Consequences of financial infidelity

Concepción points out that some consequences of the financial infidelity They are: breakup of the relationship, which is the most important; instability, discomfort, can create a tense environment and “talking about money is much more difficult than talking about any other topic in the relationship, including sex, anything is easier to talk about than money and when you have secrets it is even more hard”.

He also said that other consequences are the distrust of the couple who, once discovered, feel powerless in the face of the situation and can create many conflicts in the relationship, especially when there are children involved.

Who is more financially unfaithful?

The two experts consulted, point out, according to their experiences, that men tend to be more unfaithful in economic terms than women.

Response from Dileiny Concepción: “In my experience, women tend to be more transparent.
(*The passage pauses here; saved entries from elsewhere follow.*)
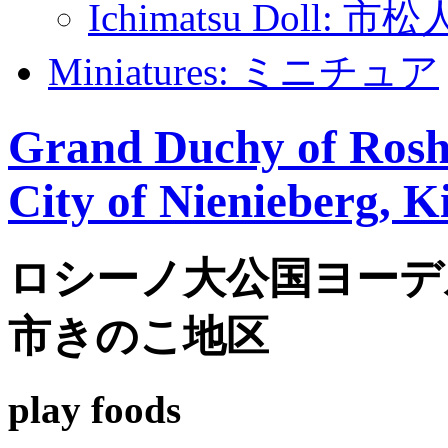
Ichimatsu Doll: 市
Miniatures: ミニチュア
Grand Duchy of Roshi
City of Nienieberg, K
ロシーノ大公国ヨーデ
市きのこ地区
play foods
Although it is very well known that women always tend to have savings, to save. From what I have seen, the man is much more reserved when it comes to letting the woman know how much she earns.”

Answer from Federico Castillo: “Regularly, whoever practices the so-called financial infidelity He is the man. (The man) in this society does not like to make his economic affairs very transparent, who he owes, how much he earns and what he does with the money because he feels that he loses control over his finances and when he loses control over his finances he receives questions from his partner , also, you may feel that you are losing a certain level of social preponderance”.

Graduated in social communication at the O&M University. He completed a Master’s degree in International Trade at the CEUPE European Postgraduate Center, has several diplomas in economics, customs, the electricity sector, taxes and investigative journalism.